In the recent case of Westside
Estate Agency, Inc. v. Randall, the court of appeal recognized that caveat sectorem (broker beware) is a
less renowned cousin of the phrase "caveat emptor" (buyer
beware). California's statute of frauds
declares invalid any "agreement authorizing or employing an agent, broker,
or any other person to purchase or sell real estate" unless that agreement
is in writing and signed by the broker's client. (Civil Code §
1624(a)(4).
In that case, the broker lost a commission of $925,000
because he agreed to help a friend buy a $5 million Bel Air estate, but the
deal was closed by another broker on different terms. When the first broker sued his friend for the
commission, the trial court dismissed the lawsuit for noncompliance with the
statute of frauds because he did not have an agreement in writing, and the
court of appeal affirmed.
The statute of frauds emphasizes the important of written
agreements by declaring several types of agreements "invalid" unless
"they, or some note or memorandum thereof, are in writing and subscribed
[i.e., executed] by the party to be charged or by the party's agent."
In these types of situations, the court is presented with
two issues:
1. Does the
statute apply to the contract at issue; and if so,
2. Are the
statute's requirements of a properly subscribed writing met
The statute of frauds applicable to this situation can apply
to licensed brokers and anyone else who aids and assists them, or who otherwise
engages in acts covered by the statute.
However, the statute only reaches agreements for "compensation or a
commission" owing because of the "purchase or [sale of] real estate"
or "procur[ing], introduc[ing], or find[ing] a purchaser or seller of real
estate."
It does not reach contracts employing persons, even brokers,
merely to provide information about real estate or to search for suitable
locations to purchase, except when those functions are "incidental"
to one of the purposes otherwise covered by the statute of frauds.
If the statute applies, its bar against relief is absolute,
and applies no matter how the unhappy broker styles his claim to recover compensation
or a commission, and generally no recovery will be allowed on a theory of quantum meruit, unjust enrichment, or
equitable estoppel.
However, the statute does not apply to all actions involving
brokers, including:
1. An action
to recover for a broker's performance of services other than and not incidental
to the sale or purchase of real estate or procuring, introducing or finding a
purchaser or seller of real estate;
2. An action by
a principal against his broker to disgorge a commission already paid on the
ground that the broker breached his fiduciary duty and obtained a secret
profit; and
3. An action
between brokers to divide a jointly earned commission.

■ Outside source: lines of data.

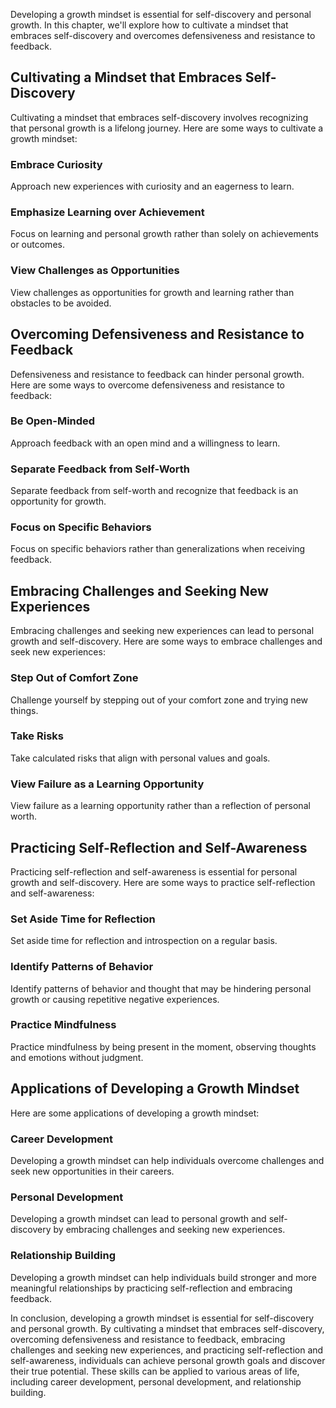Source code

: 
Developing a growth mindset is essential for self-discovery and personal growth. In this chapter, we'll explore how to cultivate a mindset that embraces self-discovery and overcomes defensiveness and resistance to feedback.

Cultivating a Mindset that Embraces Self-Discovery
--------------------------------------------------

Cultivating a mindset that embraces self-discovery involves recognizing that personal growth is a lifelong journey. Here are some ways to cultivate a growth mindset:

### Embrace Curiosity

Approach new experiences with curiosity and an eagerness to learn.

### Emphasize Learning over Achievement

Focus on learning and personal growth rather than solely on achievements or outcomes.

### View Challenges as Opportunities

View challenges as opportunities for growth and learning rather than obstacles to be avoided.

Overcoming Defensiveness and Resistance to Feedback
---------------------------------------------------

Defensiveness and resistance to feedback can hinder personal growth. Here are some ways to overcome defensiveness and resistance to feedback:

### Be Open-Minded

Approach feedback with an open mind and a willingness to learn.

### Separate Feedback from Self-Worth

Separate feedback from self-worth and recognize that feedback is an opportunity for growth.

### Focus on Specific Behaviors

Focus on specific behaviors rather than generalizations when receiving feedback.

Embracing Challenges and Seeking New Experiences
------------------------------------------------

Embracing challenges and seeking new experiences can lead to personal growth and self-discovery. Here are some ways to embrace challenges and seek new experiences:

### Step Out of Comfort Zone

Challenge yourself by stepping out of your comfort zone and trying new things.

### Take Risks

Take calculated risks that align with personal values and goals.

### View Failure as a Learning Opportunity

View failure as a learning opportunity rather than a reflection of personal worth.

Practicing Self-Reflection and Self-Awareness
---------------------------------------------

Practicing self-reflection and self-awareness is essential for personal growth and self-discovery. Here are some ways to practice self-reflection and self-awareness:

### Set Aside Time for Reflection

Set aside time for reflection and introspection on a regular basis.

### Identify Patterns of Behavior

Identify patterns of behavior and thought that may be hindering personal growth or causing repetitive negative experiences.

### Practice Mindfulness

Practice mindfulness by being present in the moment, observing thoughts and emotions without judgment.

Applications of Developing a Growth Mindset
-------------------------------------------

Here are some applications of developing a growth mindset:

### Career Development

Developing a growth mindset can help individuals overcome challenges and seek new opportunities in their careers.

### Personal Development

Developing a growth mindset can lead to personal growth and self-discovery by embracing challenges and seeking new experiences.

### Relationship Building

Developing a growth mindset can help individuals build stronger and more meaningful relationships by practicing self-reflection and embracing feedback.

In conclusion, developing a growth mindset is essential for self-discovery and personal growth. By cultivating a mindset that embraces self-discovery, overcoming defensiveness and resistance to feedback, embracing challenges and seeking new experiences, and practicing self-reflection and self-awareness, individuals can achieve personal growth goals and discover their true potential. These skills can be applied to various areas of life, including career development, personal development, and relationship building.
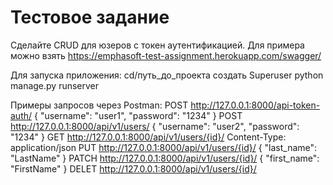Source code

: # Тестовое задание

Сделайте CRUD для юзеров с токен аутентификацией. 
Для примера можно взять https://emphasoft-test-assignment.herokuapp.com/swagger/

Для запуска приложения:
cd/путь_до_проекта
создать Superuser
python manage.py runserver

Примеры запросов через Postman: 
POST http://127.0.0.1:8000/api-token-auth/ { "username": "user1", "password": "1234" } 
POST http://127.0.0.1:8000/api/v1/users/ { "username": "user2", "password": "1234" }
GET http://127.0.0.1:8000/api/v1/users/{id}/ Content-Type: application/json 
PUT http://127.0.0.1:8000/api/v1/users/{id}/ { "last_name": "LastName" } 
PATCH http://127.0.0.1:8000/api/v1/users/{id}/ { "first_name": "FirstName" } 
DELET http://127.0.0.1:8000/api/v1/users/{id}/
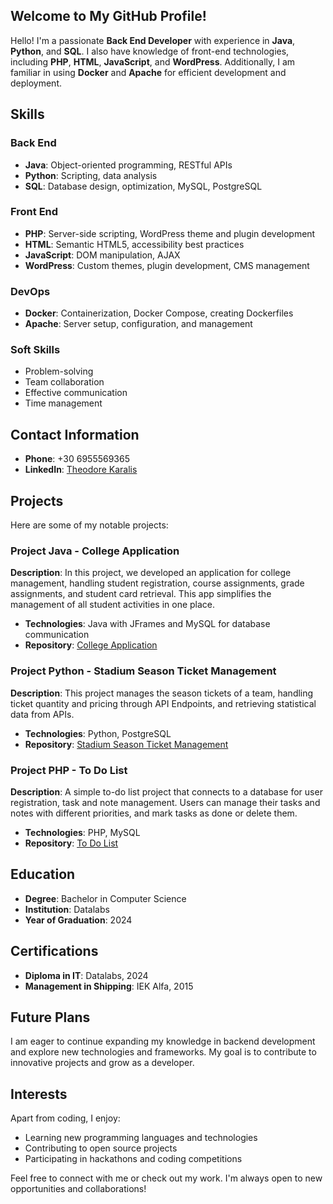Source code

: ## Welcome to My GitHub Profile!

Hello! I'm a passionate **Back End Developer** with experience in **Java**, **Python**, and **SQL**. I also have knowledge of front-end technologies,
including **PHP**, **HTML**, **JavaScript**, and **WordPress**. Additionally, I am familiar in using **Docker** and **Apache** for efficient development and deployment.

## Skills

### Back End
- **Java**: Object-oriented programming, RESTful APIs
- **Python**: Scripting, data analysis
- **SQL**: Database design, optimization, MySQL, PostgreSQL

### Front End
- **PHP**: Server-side scripting, WordPress theme and plugin development
- **HTML**: Semantic HTML5, accessibility best practices
- **JavaScript**: DOM manipulation, AJAX
- **WordPress**: Custom themes, plugin development, CMS management

### DevOps
- **Docker**: Containerization, Docker Compose, creating Dockerfiles
- **Apache**: Server setup, configuration, and management

### Soft Skills
- Problem-solving
- Team collaboration
- Effective communication
- Time management

## Contact Information

- **Phone**: +30 6955569365
- **LinkedIn**: [Theodore Karalis](https://www.linkedin.com/in/theodore-karalis/)

## Projects

Here are some of my notable projects:

### Project Java - College Application 
**Description**: In this project, we developed an application for college management, handling student registration, course assignments, grade assignments, and student card retrieval. This app simplifies the management of all student activities in one place.
- **Technologies**: Java with JFrames and MySQL for database communication 
- **Repository**: [College Application](https://github.com/KaralisTh/College-Management-App)

### Project Python - Stadium Season Ticket Management
**Description**: This project manages the season tickets of a team, handling ticket quantity and pricing through API Endpoints, and retrieving statistical data from APIs.
- **Technologies**: Python, PostgreSQL
- **Repository**: [Stadium Season Ticket Management](https://github.com/KaralisTh/SeasonTickets) 

### Project PHP - To Do List 
**Description**: A simple to-do list project that connects to a database for user registration, task and note management. Users can manage their tasks and notes with different priorities, and mark tasks as done or delete them.
- **Technologies**: PHP, MySQL
- **Repository**: [To Do List](https://github.com/KaralisTh/To-do-list)

## Education

- **Degree**: Bachelor in Computer Science 
- **Institution**: Datalabs 
- **Year of Graduation**: 2024

## Certifications

- **Diploma in IT**: Datalabs, 2024
- **Management in Shipping**: IEK Alfa, 2015

## Future Plans

I am eager to continue expanding my knowledge in backend development and explore new technologies and frameworks. My goal is to contribute to innovative projects and grow as a developer.

## Interests

Apart from coding, I enjoy:
- Learning new programming languages and technologies
- Contributing to open source projects
- Participating in hackathons and coding competitions

Feel free to connect with me or check out my work. I'm always open to new opportunities and collaborations!
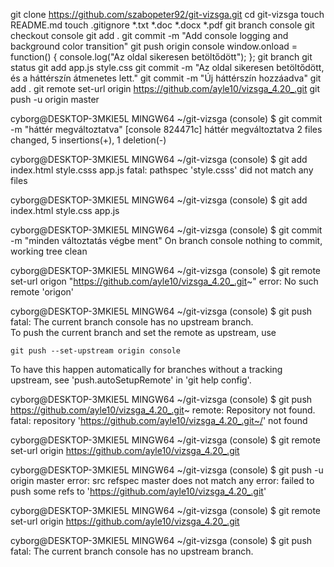 git clone https://github.com/szabopeter92/git-vizsga.git
cd git-vizsga
touch README.md
touch .gitignore
*.txt
*.doc
*.docx
*.pdf
git branch console
git checkout console
git add .
git commit -m "Add console logging and background color transition"
git push origin console
window.onload = function() {
  console.log("Az oldal sikeresen betöltődött");
};
git branch
git status
git add app.js style.css
git commit -m "Az oldal sikeresen betöltődött, és a háttérszín átmenetes lett."
git commit -m "Új háttérszín hozzáadva"
git add .
git remote set-url origin https://github.com/ayle10/vizsga_4.20_.git
git push -u origin master

cyborg@DESKTOP-3MKIE5L MINGW64 ~/git-vizsga (console)
$ git commit -m "háttér megváltoztatva"
[console 824471c] háttér megváltoztatva
 2 files changed, 5 insertions(+), 1 deletion(-)

cyborg@DESKTOP-3MKIE5L MINGW64 ~/git-vizsga (console)
$ git add index.html style.csss app.js
fatal: pathspec 'style.csss' did not match any files

cyborg@DESKTOP-3MKIE5L MINGW64 ~/git-vizsga (console)
$ git add index.html style.css app.js

cyborg@DESKTOP-3MKIE5L MINGW64 ~/git-vizsga (console)
$ git commit -m "minden változtatás végbe ment"
On branch console
nothing to commit, working tree clean

cyborg@DESKTOP-3MKIE5L MINGW64 ~/git-vizsga (console)
$ git remote set-url origon "https://github.com/ayle10/vizsga_4.20_.git~"
error: No such remote 'origon'

cyborg@DESKTOP-3MKIE5L MINGW64 ~/git-vizsga (console)
$ git push
fatal: The current branch console has no upstream branch.        
To push the current branch and set the remote as upstream, use   

    git push --set-upstream origin console

To have this happen automatically for branches without a tracking
upstream, see 'push.autoSetupRemote' in 'git help config'.       


cyborg@DESKTOP-3MKIE5L MINGW64 ~/git-vizsga (console)
$ git push https://github.com/ayle10/vizsga_4.20_.git~
remote: Repository not found.
fatal: repository 'https://github.com/ayle10/vizsga_4.20_.git~/' not found

cyborg@DESKTOP-3MKIE5L MINGW64 ~/git-vizsga (console)
$ git remote set-url origin https://github.com/ayle10/vizsga_4.20_.git

cyborg@DESKTOP-3MKIE5L MINGW64 ~/git-vizsga (console)
$ git push -u origin master
error: src refspec master does not match any
error: failed to push some refs to 'https://github.com/ayle10/vizsga_4.20_.git'

cyborg@DESKTOP-3MKIE5L MINGW64 ~/git-vizsga (console)
$ git remote set-url origin https://github.com/ayle10/vizsga_4.20_.git

cyborg@DESKTOP-3MKIE5L MINGW64 ~/git-vizsga (console)
$ git push
fatal: The current branch console has no upstream branch.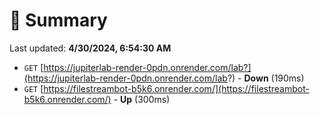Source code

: # 📖 Summary
Last updated: **4/30/2024, 6:54:30 AM**

- `GET` [https://jupiterlab-render-0pdn.onrender.com/lab?](https://jupiterlab-render-0pdn.onrender.com/lab?) - **Down** (190ms)
- `GET` [https://filestreambot-b5k6.onrender.com/](https://filestreambot-b5k6.onrender.com/) - **Up** (300ms)

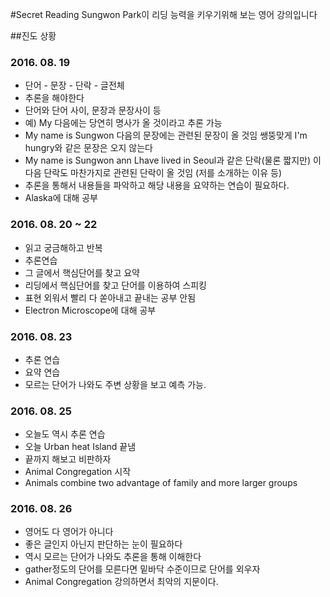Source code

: #Secret Reading
Sungwon Park이 리딩 능력을 키우기위해 보는 영어 강의입니다

##진도 상황

### 2016. 08. 19
  * 단어 - 문장 - 단락 - 글전체
  * 추론을 해야한다
  * 단어와 단어 사이, 문장과 문장사이 등
  * 예) My 다음에는 당연히 명사가 올 것이라고 추론 가능
  * My name is Sungwon 다음의 문장에는 관련된 문장이 올 것임 쌩뚱맞게 I'm hungry와 같은 문장은 오지 않는다
  * My name is Sungwon ann Lhave lived in Seoul과 같은 단락(물론 짧지만) 이 다음 단락도 마찬가지로 관련된 단락이 올 것임 (저를 소개하는 이유 등)
  * 추론을 통해서 내용들을 파악하고 해당 내용을 요약하는 연습이 필요하다.
  * Alaska에 대해 공부

### 2016. 08. 20 ~ 22
  * 읽고 궁금해하고 반복
  * 추론연습
  * 그 글에서 핵심단어를 찾고 요약
  * 리딩에서 핵심단어를 찾고 단어를 이용하여 스피킹
  * 표현 외워서 빨리 다 쏟아내고 끝내는 공부 안됨
  * Electron Microscope에 대해 공부
   
### 2016. 08. 23
  * 추론 연습
  * 요약 연습
  * 모르는 단어가 나와도 주변 상황을 보고 예측 가능.

### 2016. 08. 25
  * 오늘도 역시 추론 연습
  * 오늘 Urban heat Island 끝냄
  * 끝까지 해보고 비판하자
  * Animal Congregation 시작
  * Animals combine two advantage of family and more larger groups

### 2016. 08. 26
  * 영어도 다 영어가 아니다
  * 좋은 글인지 아닌지 판단하는 눈이 필요하다
  * 역시 모르는 단어가 나와도 추론을 통해 이해한다
  * gather정도의 단어를 모른다면 밑바닥 수준이므로 단어를 외우자
  * Animal Congregation 강의하면서 최악의 지문이다.
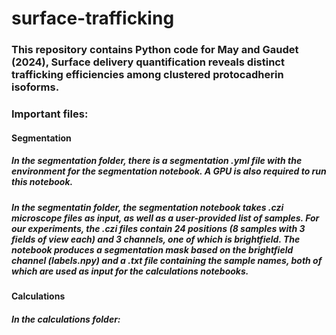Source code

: # surface-trafficking

### This repository contains Python code for May and Gaudet (2024), Surface delivery quantification reveals distinct trafficking efficiencies among clustered protocadherin isoforms.

### Important files:
#### Segmentation
##### In the segmentation folder, there is a segmentation .yml file with the environment for the segmentation notebook. A GPU is also required to run this notebook.
##### In the segmentatin folder, the segmentation notebook takes .czi microscope files as input, as well as a user-provided list of samples. For our experiments, the .czi files contain 24 positions (8 samples with 3 fields of view each) and 3 channels, one of which is brightfield. The notebook produces a segmentation mask based on the brightfield channel (labels.npy) and a .txt file containing the sample names, both of which are used as input for the calculations notebooks.
#### Calculations
##### In the calculations folder:
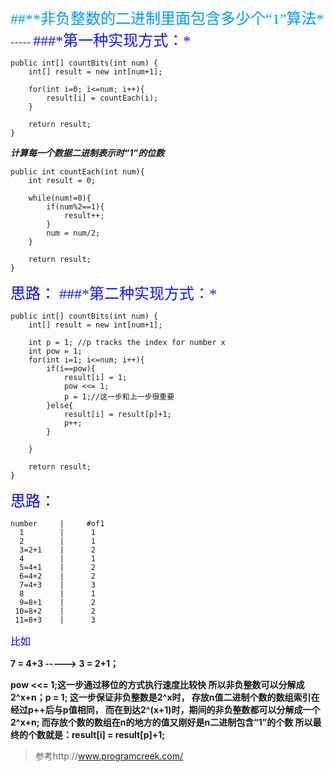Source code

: <font color=#0099ff size=5 face="黑体">
 ##**非负整数的二进制里面包含多少个“1”算法* 
</font>
-----
<font color=#1115ff size=5 face="黑体">
###*第一种实现方式：*
</font>

	public int[] countBits(int num) {
	    int[] result = new int[num+1];
	 
	    for(int i=0; i<=num; i++){
	        result[i] = countEach(i);
	    }
	 
	    return result;
	}

***计算每一个数据二进制表示时“1”的位数***

	public int countEach(int num){
	    int result = 0;
	 
	    while(num!=0){
	        if(num%2==1){
	            result++;
	        }
	        num = num/2;
	    }
	 
	    return result;
	}
<font color=#0000ff size=5 face="黑体">
思路：
</font>
<font color=#1115ff size=5 face="黑体">
###*第二种实现方式：*
</font>

	public int[] countBits(int num) {
	    int[] result = new int[num+1];
	 
	    int p = 1; //p tracks the index for number x
	    int pow = 1;
	    for(int i=1; i<=num; i++){
	        if(i==pow){
	            result[i] = 1;
	            pow <<= 1;
	            p = 1;//这一步和上一步很重要
	        }else{
	            result[i] = result[p]+1;
	            p++;
	        }
	 
	    }
	 
	    return result;
	}

<font color=#0000ff size=5 face="黑体">
思路：
</font>

	number     |     #of1
	  1        |      1
	  2        |      1
	  3=2+1	   |      2
      4        |      1
      5=4+1    |      2
      6=4+2    |      2
      7=4+3    |      3
      8        |      1
      9=8+1    |      2
     10=8+2    |      2
     11=8+3    |      3

<font color=#0000ff size=3 face="黑体">
比如
</font>

**7 = 4+3 -----> 3 = 2+1；**

**pow <<= 1;这一步通过移位的方式执行速度比较快
所以非负整数可以分解成2^x+n；p = 1; 这一步保证非负整数是2^x时，
存放n值二进制个数的数组索引在经过p++后与p值相同，
而在到达2^(x+1)时，期间的非负整数都可以分解成一个2^x+n;
而存放个数的数组在n的地方的值又刚好是n二进制包含“1”的个数
所以最终的个数就是：result[i] = result[p]+1;**
>参考http://www.programcreek.com/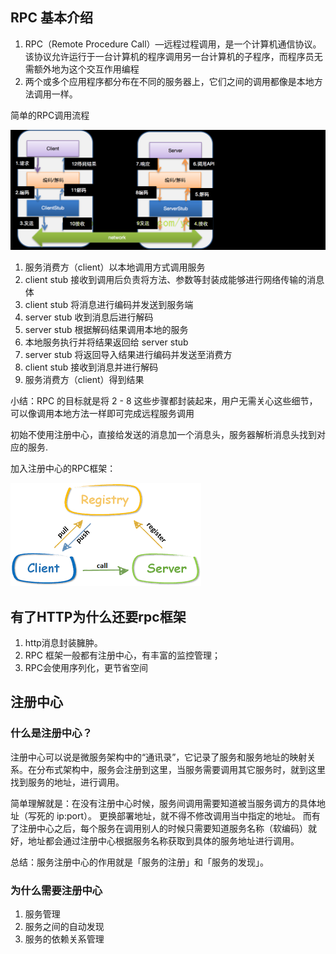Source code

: ## RPC 基本介绍
1. RPC（Remote Procedure Call）—远程过程调用，是一个计算机通信协议。该协议允许运行于一台计算机的程序调用另一台计算机的子程序，而程序员无需额外地为这个交互作用编程
2. 两个或多个应用程序都分布在不同的服务器上，它们之间的调用都像是本地方法调用一样。

简单的RPC调用流程

![img.png](ezrpc.png)

1. 服务消费方（client）以本地调用方式调用服务
2. client stub 接收到调用后负责将方法、参数等封装成能够进行网络传输的消息体
3. client stub 将消息进行编码并发送到服务端
4. server stub 收到消息后进行解码
5. server stub 根据解码结果调用本地的服务
6. 本地服务执行并将结果返回给 server stub
7. server stub 将返回导入结果进行编码并发送至消费方
8. client stub 接收到消息并进行解码
9. 服务消费方（client）得到结果

小结：RPC 的目标就是将 2 - 8 这些步骤都封装起来，用户无需关心这些细节，可以像调用本地方法一样即可完成远程服务调用

初始不使用注册中心，直接给发送的消息加一个消息头，服务器解析消息头找到对应的服务.

加入注册中心的RPC框架：

![img.png](rpc.png)

## 有了HTTP为什么还要rpc框架
1. http消息封装臃肿。
2. RPC 框架一般都有注册中心，有丰富的监控管理；
3. RPC会使用序列化，更节省空间

## 注册中心

### 什么是注册中心？

注册中心可以说是微服务架构中的“通讯录”，它记录了服务和服务地址的映射关系。在分布式架构中，服务会注册到这里，当服务需要调用其它服务时，就到这里找到服务的地址，进行调用。

简单理解就是：在没有注册中心时候，服务间调用需要知道被当服务调方的具体地址（写死的 ip:port）。 更换部署地址，就不得不修改调用当中指定的地址。
而有了注册中心之后，每个服务在调用别人的时候只需要知道服务名称（软编码）就好，地址都会通过注册中心根据服务名称获取到具体的服务地址进行调用。

总结：服务注册中心的作用就是「服务的注册」和「服务的发现」。

### 为什么需要注册中心

1. 服务管理
2. 服务之间的自动发现
3. 服务的依赖关系管理







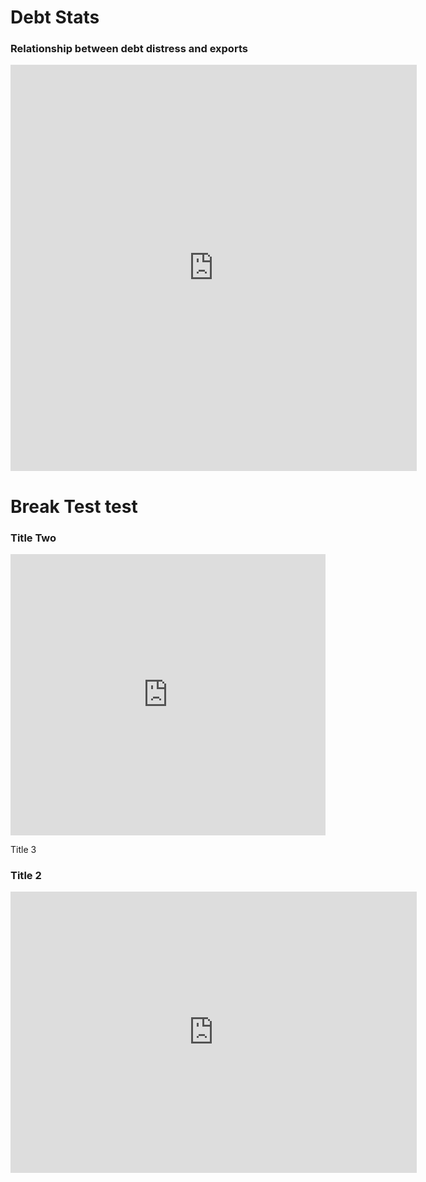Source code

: # Debt Stats

### Relationship between debt distress and exports
<iframe seamless frameborder="0" src="https://public.tableau.com/views/Exports_to_debt_final/Dashboard1?:embed=yes&:display_count=yes&:showVizHome=no" width = '650' height = '650' scrolling='yes' ></iframe>


# Break Test test


### Title Two

<iframe seamless frameborder="0" src="https://public.tableau.com/views/Exports_to_debt_final/Dashboard1?:embed=yes&:display_count=yes&:showVizHome=no" width = '100%' height = '450' scrolling='yes' ></iframe>

Title 3

### Title 2

<iframe seamless frameborder="0" src="https://public.tableau.com/views/Exports_to_debt_final/Dashboard1?:embed=yes&:display_count=yes&:showVizHome=no" width = '650' height = '450' scrolling='yes' ></iframe>
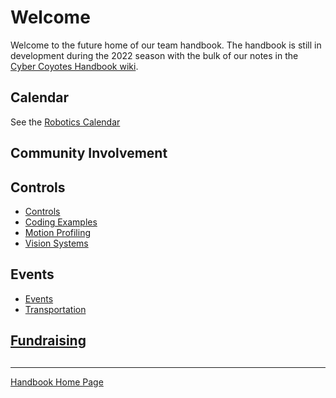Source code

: # Welcome
Welcome to the future home of our team handbook. The handbook is still in development during the 2022 season with the bulk of our notes in the [Cyber Coyotes Handbook wiki](https://github.com/CyberCoyotes/Handbook/wiki).

## Calendar
See the [Robotics Calendar](https://calendar.google.com/calendar/embed?src=c_65q334j3dtu6esf7f0solmu91o%40group.calendar.google.com&ctz=America%2FDetroit)

## Community Involvement

## Controls
- [Controls](https://github.com/CyberCoyotes/Handbook/blob/main/Controls.md)
- [Coding Examples](../main/Controls-CodeExamples.md)
- [Motion Profiling](../main/Controls-MotionProfiling.md)
- [Vision Systems](../main/Controls-VisionSystems.md)

## Events
- [Events](#)
- [Transportation](../main/Events-Transportation.md)

## [Fundraising](../main/Fundraising.md)

## 
----
[Handbook Home Page](https://github.com/CyberCoyotes/Handbook)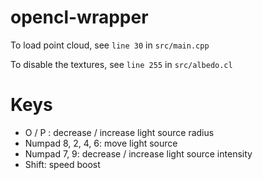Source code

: # opencl-wrapper

To load point cloud, see `line 30` in `src/main.cpp`

To disable the textures, see `line 255` in `src/albedo.cl`

# Keys

 - O / P : decrease / increase light source radius
 - Numpad 8, 2, 4, 6: move light source
 - Numpad 7, 9: decrease / increase light source intensity
 - Shift: speed boost
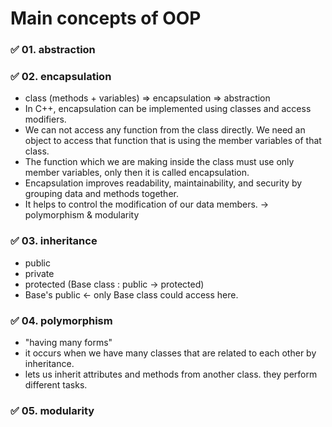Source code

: # Main concepts of OOP

### ✅ 01. abstraction

### ✅ 02. encapsulation

- class (methods + variables) => encapsulation => abstraction
- In C++, encapsulation can be implemented using classes and access modifiers.
- We can not access any function from the class directly. We need an object to access that function that is using the member variables of that class. 
- The function which we are making inside the class must use only member variables, only then it is called encapsulation.
- Encapsulation improves readability, maintainability, and security by grouping data and methods together.
- It helps to control the modification of our data members. -> polymorphism & modularity

### ✅ 03. inheritance 
- public
- private
- protected (Base class : public -> protected)
- Base's public <- only Base class could access here.

### ✅ 04. polymorphism
- "having many forms"
- it occurs when we have many classes that are related to each other by inheritance.
- lets us inherit attributes and methods from another class.
they perform different tasks.

### ✅ 05. modularity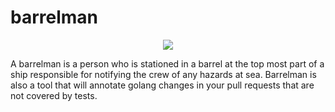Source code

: # barrelman

<p align="center"><img src="https://upload.wikimedia.org/wikipedia/commons/f/f6/Crow%27s-nest_%28PSF%29.png" /></p>

A barrelman is a person who is stationed in a barrel at the top most part of a
ship responsible for notifying the crew of any hazards at sea. Barrelman is also
a tool that will annotate golang changes in your pull requests that are not
covered by tests.
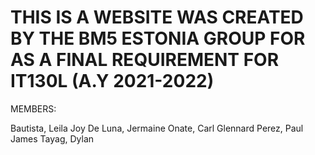 # THIS IS A WEBSITE WAS CREATED BY THE BM5 ESTONIA GROUP FOR AS A FINAL REQUIREMENT FOR IT130L (A.Y 2021-2022)

MEMBERS:

Bautista, Leila Joy 
De Luna, Jermaine 
Onate, Carl Glennard 
Perez, Paul James 
Tayag, Dylan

There are three narrow exceptions in which the statute will
not be deemed a bar to a broker's action to recover compensation or a
commission if there is no written agreement:
First, a broker has a limited right to estop his principal
from asserting the statute to "prevent either unconscionable injury or
unjust enrichment", and a broker offering to buy or sell real estate may
assert estoppel only if the principal has engaged in "actual fraud".
"Actual
fraud" is defined as when (1) the principal has told the agent that their
agreement for a commission was in writing when it was not, or (2) the principal
has told the agent to cancel an otherwise valid written contract for exchange
of the property while concurrently making an oral promise to the agent to still
pay the commission, but then reneges on that promise.
Second, the broker's principal and the other party have
executed a written and binding agreement for the purchase of real estate, the
written agreement specifies that the broker will receive a commission, and the
broker's principal cancels the written agreement. In this case, the broker may sue because
either (a) the principal breached an implied promise to complete the
transaction so the broker could recover the commission, or (b) the broker is a
third party beneficiary of the written agreement between the principal and the
third party to the transaction.
Third, the principal subsequently ratifies the agreement,
presumably an alleged oral one, in a writing.
Lessons:
1. If an
agreement relates to money, get it in writing, and
2. If you do
not follow Lesson 1, and the principal refuses to pay a commission, consult an
attorney to see if you can fashion a winning argument that supports an award of
the commission or compensation despite the statute of frauds.